Omit every picture, and retype the lines that run from the beginning of the data below through the line containing "Fig. 2. The", inclusive.

Records provided below:

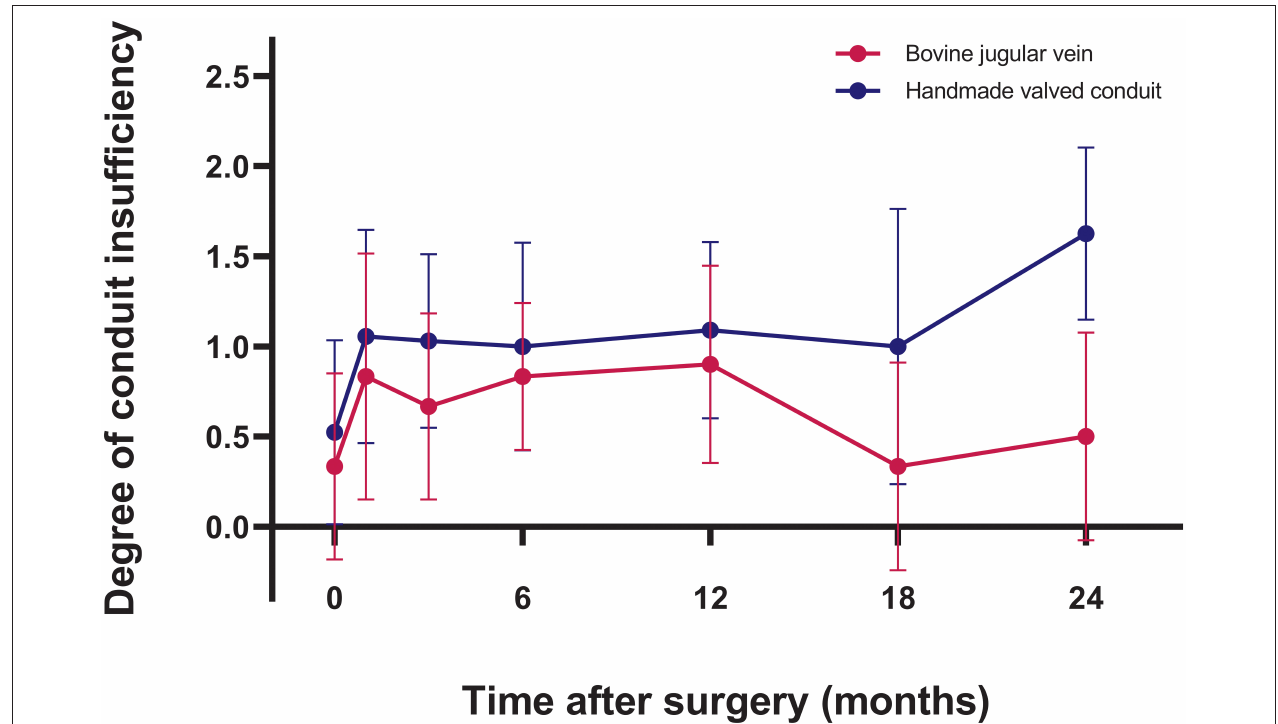
FIGURE 4 | Graphic showing postoperative trend of degree of conduit insufficiency in two types of conduits.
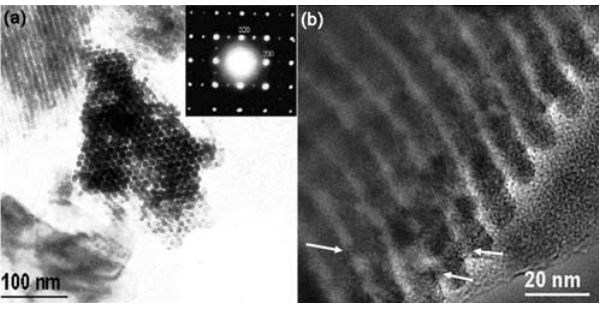
Figure 3. (a) TEM image of 3D mesoporous single crystals of WO shows a SAED pattern from many nanorods when viewed down the [001] zone axis of the unit cell. (b) TEM image showing some bridges indicated by arrows [102]. WO 3 (Reproduced by the permission of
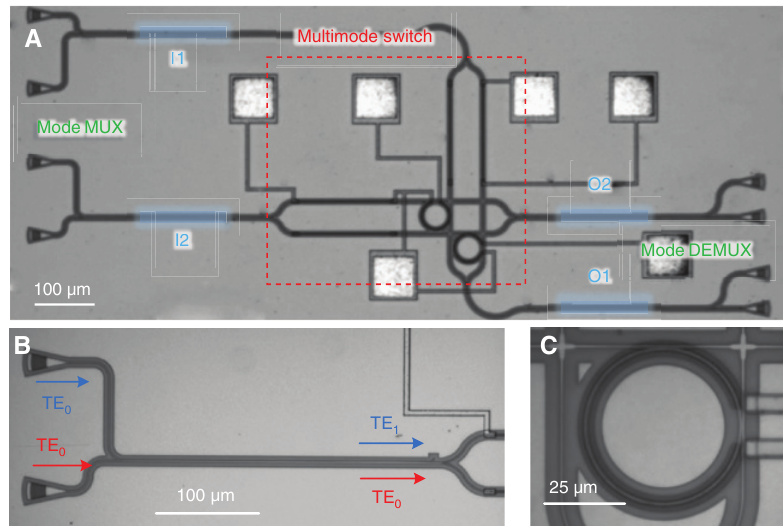
Figure 3: Fabricated multimode switch. (A) Microscope image of the fabricated device consisting of the proposed multimode switch and mode (DE)MUXs. The region highlighted with the red dashed line shows the multimode switch. The areas highlighted in blue show the input/output multimode waveguides. Zoom-in images of (B) the mode MUX and (C) micro-ring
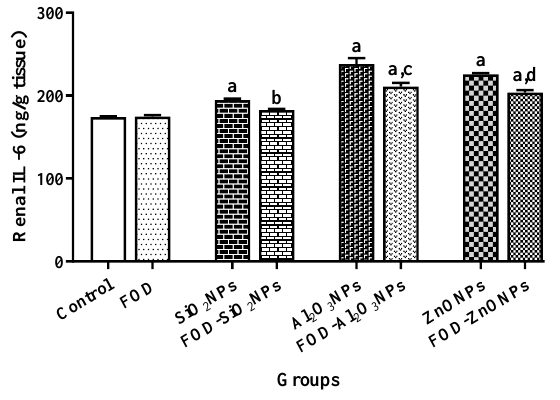
Fig. 2. The effects of fig with olive oil and date-palm fruit extracts (FOD) on the renal interleukin-6 (IL-6) in rats treated with different nanoparticles (NPs) for 75 days. a p<0.05, versus control group; b p<0.05, versus SiO 2 NPs; c p<0.05, versus Al d p<0.05, versus ZnONPs. N.B: 2 O 3 NPs; The antioxidants (FOD) treatments were used for 2 weeks before and during the administration of the nanoparticles.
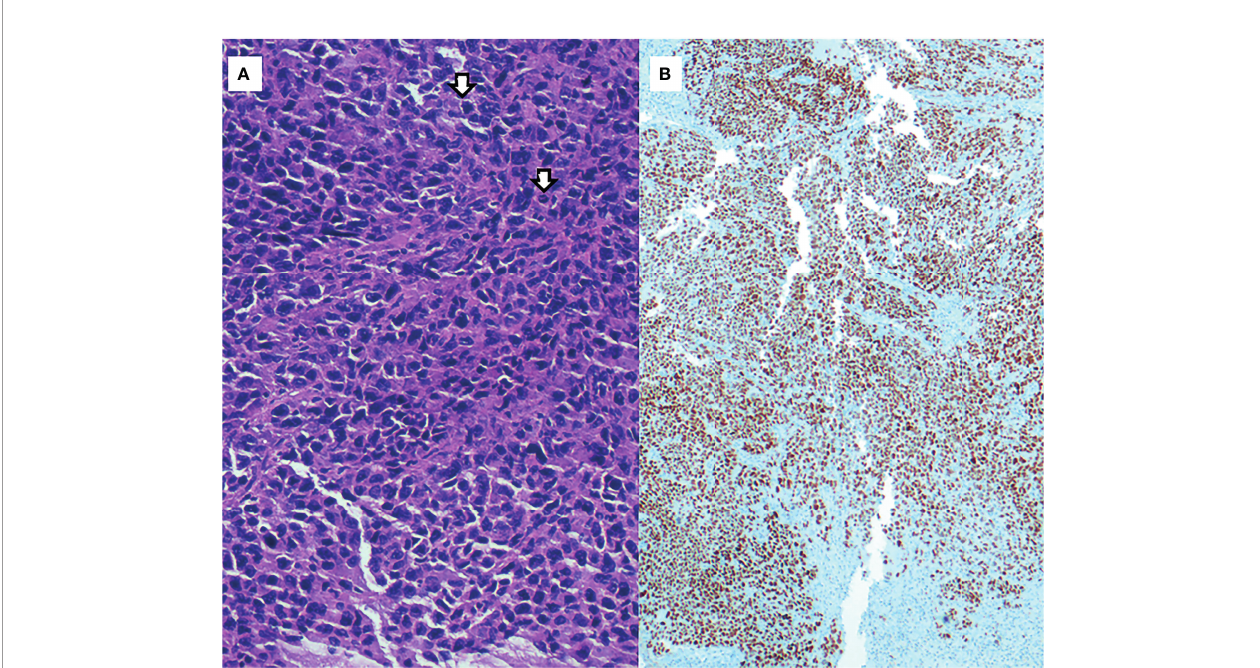
FIGURE 2 | (A) H&E, 400x: High-grade adenocarcinoma, with a solid growth pattern and mitotic fi gures (arrows). (B) Immunohistochemical staining of TTF-1 (200x): strong and diffuse nuclear positivity of neoplastic cells.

End of Records provided.

--- Answer to this exercise ---
FIGURE 4 | Graphic showing postoperative trend of degree of conduit insufficiency in two types of conduits.
Figure 3. (a) TEM image of 3D mesoporous single crystals of WO shows a SAED pattern from many nanorods when viewed down the [001] zone axis of the unit cell. (b) TEM image showing some bridges indicated by arrows [102]. WO 3 (Reproduced by the permission of
Figure 3: Fabricated multimode switch. (A) Microscope image of the fabricated device consisting of the proposed multimode switch and mode (DE)MUXs. The region highlighted with the red dashed line shows the multimode switch. The areas highlighted in blue show the input/output multimode waveguides. Zoom-in images of (B) the mode MUX and (C) micro-ring
Fig. 2. The effects of fig with olive oil and date-palm fruit extracts (FOD) on the renal interleukin-6 (IL-6) in rats treated with different nanoparticles (NPs) for 75 days. a p<0.05, versus control group; b p<0.05, versus SiO 2 NPs; c p<0.05, versus Al d p<0.05, versus ZnONPs. N.B: 2 O 3 NPs; The antioxidants (FOD) treatments were used for 2 weeks before and during the administration of the nanoparticles.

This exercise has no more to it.